Young people now have more earning alternatives thanks to social networks like Facebook, TikTok, YouTube and Instagram.
But the high incomes notwithstanding, digital content makers face the challenge of constantly coming up with new and unique concepts to attract viewers.
Phuong says: “The secret to success is creativity. Another issue that young people face is developing engaging material in a short period of time to keep up with the latest trends.

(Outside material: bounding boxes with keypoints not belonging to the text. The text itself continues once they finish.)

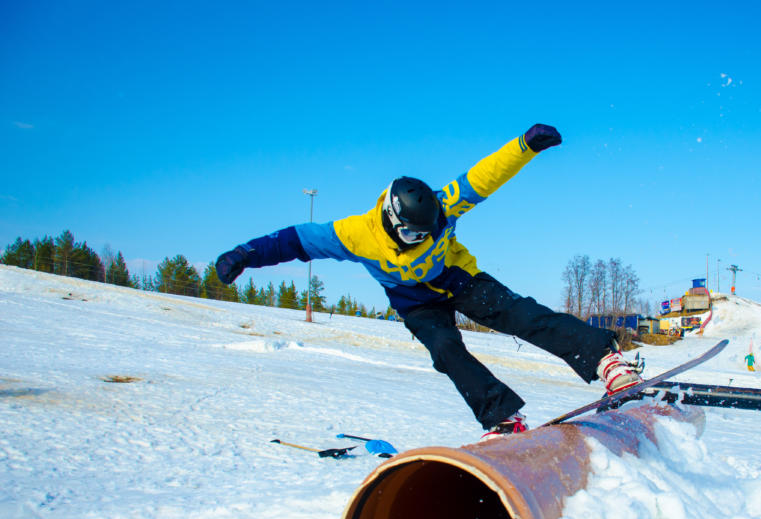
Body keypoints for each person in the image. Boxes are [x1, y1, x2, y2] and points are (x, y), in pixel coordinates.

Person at [214, 124, 641, 439]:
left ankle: (607, 360)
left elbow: (484, 176)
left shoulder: (443, 204)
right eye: (421, 233)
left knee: (521, 315)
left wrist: (524, 146)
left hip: (458, 277)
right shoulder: (354, 234)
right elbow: (292, 240)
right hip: (414, 301)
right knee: (445, 350)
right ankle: (502, 418)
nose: (432, 233)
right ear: (396, 224)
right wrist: (246, 254)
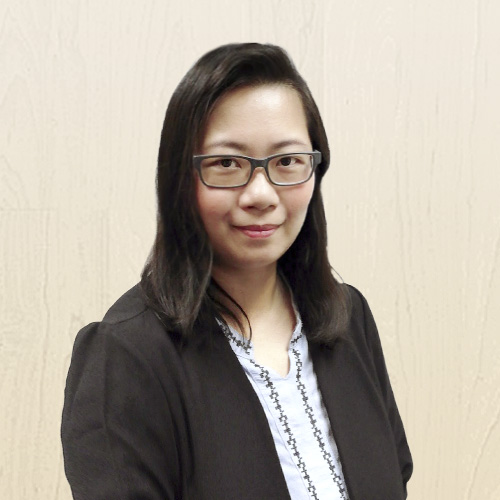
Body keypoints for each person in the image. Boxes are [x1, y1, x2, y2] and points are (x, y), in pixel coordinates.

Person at [61, 43, 413, 500]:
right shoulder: (126, 355)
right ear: (180, 178)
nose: (261, 194)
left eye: (287, 161)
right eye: (227, 163)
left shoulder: (349, 319)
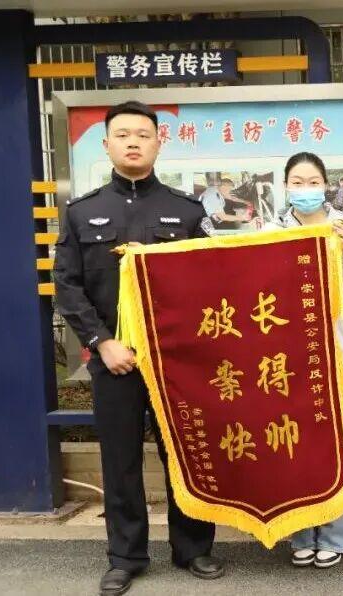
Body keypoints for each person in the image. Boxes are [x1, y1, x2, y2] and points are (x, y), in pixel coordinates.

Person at [53, 101, 225, 596]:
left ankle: (193, 547)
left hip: (177, 364)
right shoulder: (82, 212)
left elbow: (211, 283)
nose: (133, 141)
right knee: (120, 460)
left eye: (143, 134)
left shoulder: (188, 211)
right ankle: (125, 556)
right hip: (115, 361)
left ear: (158, 143)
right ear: (107, 143)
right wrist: (101, 342)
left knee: (186, 453)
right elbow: (68, 286)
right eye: (123, 134)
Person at [263, 152, 343, 568]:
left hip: (337, 353)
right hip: (286, 357)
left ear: (325, 185)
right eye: (297, 181)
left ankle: (336, 535)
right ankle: (301, 534)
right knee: (295, 444)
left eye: (312, 182)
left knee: (339, 445)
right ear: (285, 186)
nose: (305, 189)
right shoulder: (271, 231)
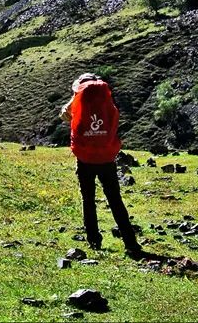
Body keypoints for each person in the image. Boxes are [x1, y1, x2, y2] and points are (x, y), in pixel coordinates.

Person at [60, 73, 143, 258]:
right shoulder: (106, 98)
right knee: (115, 200)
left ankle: (94, 241)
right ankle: (131, 243)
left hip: (85, 158)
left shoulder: (78, 98)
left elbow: (65, 115)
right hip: (106, 157)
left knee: (88, 199)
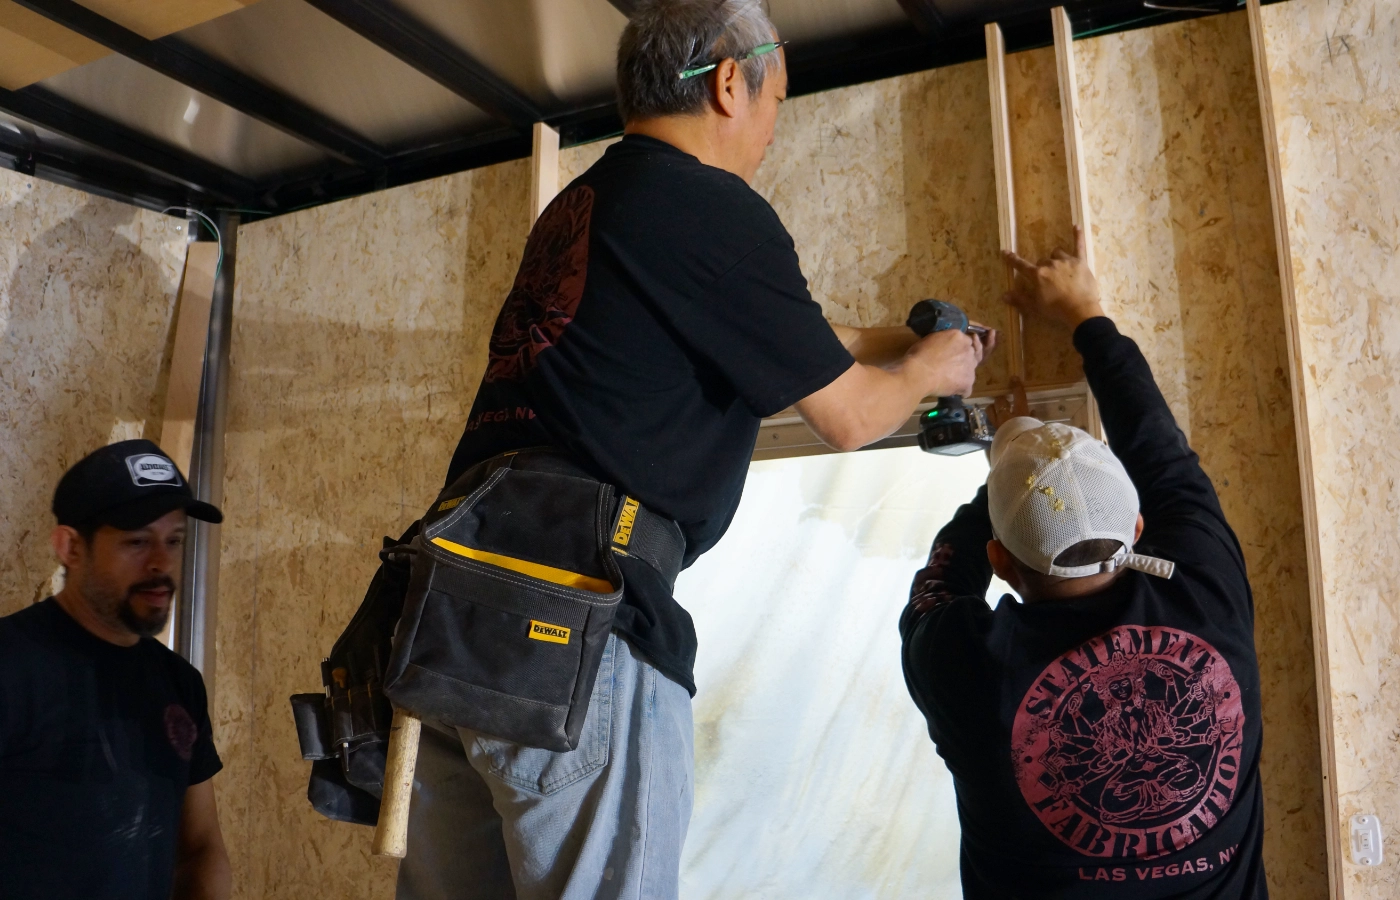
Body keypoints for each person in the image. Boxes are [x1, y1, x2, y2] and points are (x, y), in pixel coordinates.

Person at [398, 1, 994, 897]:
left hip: (454, 616)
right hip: (576, 628)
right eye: (776, 100)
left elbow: (779, 337)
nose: (772, 131)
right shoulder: (715, 209)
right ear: (727, 85)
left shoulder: (592, 202)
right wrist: (928, 369)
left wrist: (895, 342)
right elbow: (850, 418)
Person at [900, 228, 1266, 898]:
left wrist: (1006, 469)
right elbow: (1161, 453)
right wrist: (1084, 313)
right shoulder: (1206, 591)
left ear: (1000, 561)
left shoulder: (963, 665)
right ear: (1137, 528)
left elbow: (943, 576)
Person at [0, 440, 231, 900]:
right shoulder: (12, 665)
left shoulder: (179, 682)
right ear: (70, 547)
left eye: (174, 540)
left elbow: (200, 847)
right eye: (137, 541)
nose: (161, 562)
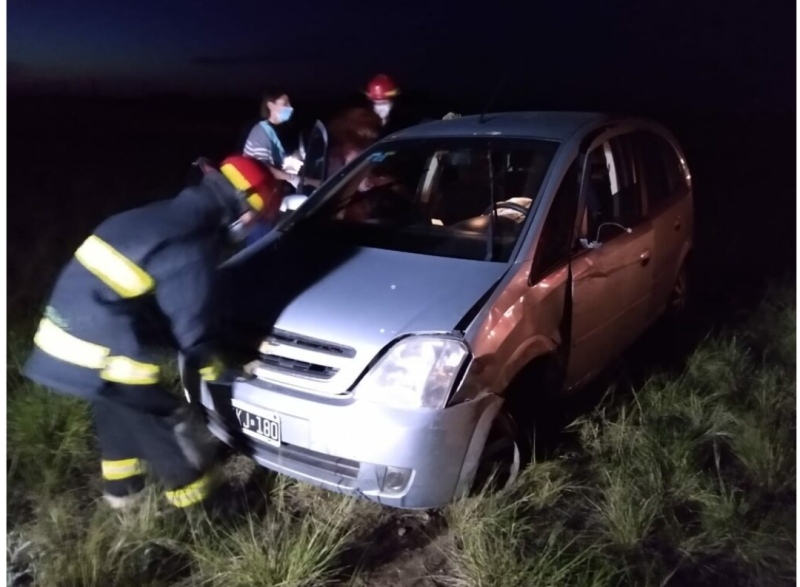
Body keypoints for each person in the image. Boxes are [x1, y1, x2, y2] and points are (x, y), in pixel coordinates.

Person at [22, 155, 281, 513]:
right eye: (258, 218)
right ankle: (212, 511)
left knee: (116, 407)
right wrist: (223, 371)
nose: (252, 227)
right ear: (244, 211)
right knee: (168, 420)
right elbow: (193, 333)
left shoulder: (163, 216)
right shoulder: (193, 244)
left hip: (59, 336)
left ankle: (123, 494)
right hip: (101, 344)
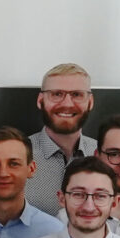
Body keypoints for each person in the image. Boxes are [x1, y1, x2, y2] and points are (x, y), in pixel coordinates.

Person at [23, 63, 97, 208]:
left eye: (77, 94)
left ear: (90, 102)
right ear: (40, 100)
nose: (67, 104)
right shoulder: (16, 156)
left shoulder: (106, 156)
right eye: (57, 94)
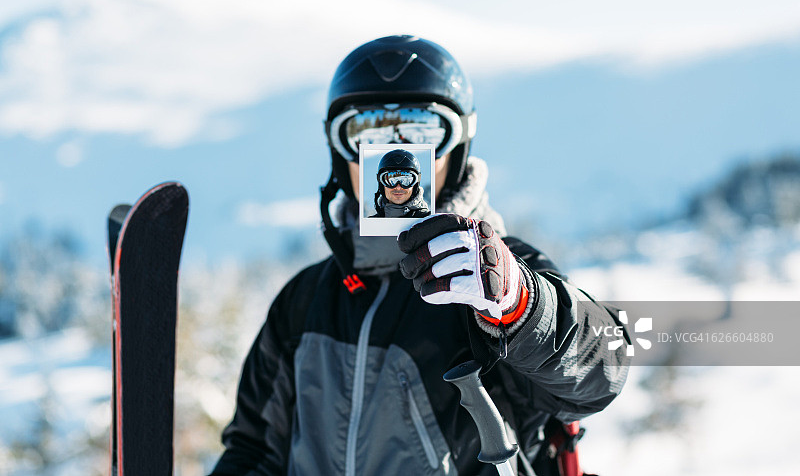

Budgeting is challenging as well.”
However, many young people are creating admittedly controversial and polarizing content to gain viewership and increase audience interaction.
According to a person in the advertising industry, the number of views, followers, and comments are significant indicators to consider when analyzing a channel’s influence and revenues.
In Vietnam, for example, a TikTok account with over 500,000 followers can earn over VND6 million ($242.38) per video.
Le Quang Tu Do, director of the Department of Radio, Television, and Electronic Information, says there is a fine line between “offensive” content and “violating the law.”
“To attract more views and comments, many people are willing to produce content that is dangerous, not educational, offensive, or violates the law, customs, and traditions.”
According to TikTok’s Q1 2022 transparency report, Vietnam was among the 30 markets with the most deleted videos, with some 2.43 million removed for violating community policies.
They were removed for violating guidelines related to nudity, sexual acts involving minors or inciting violence but also for scary content, harassment, bullying, suicides, and others.
Vietnam is also consistently ranked in the top 10 markets for deleted videos on YouTube, with their numbers ranging from 70,000 to more than 200,000 every quarter.
Child safety, fake news and violent visuals are common reasons for videos to be taken down.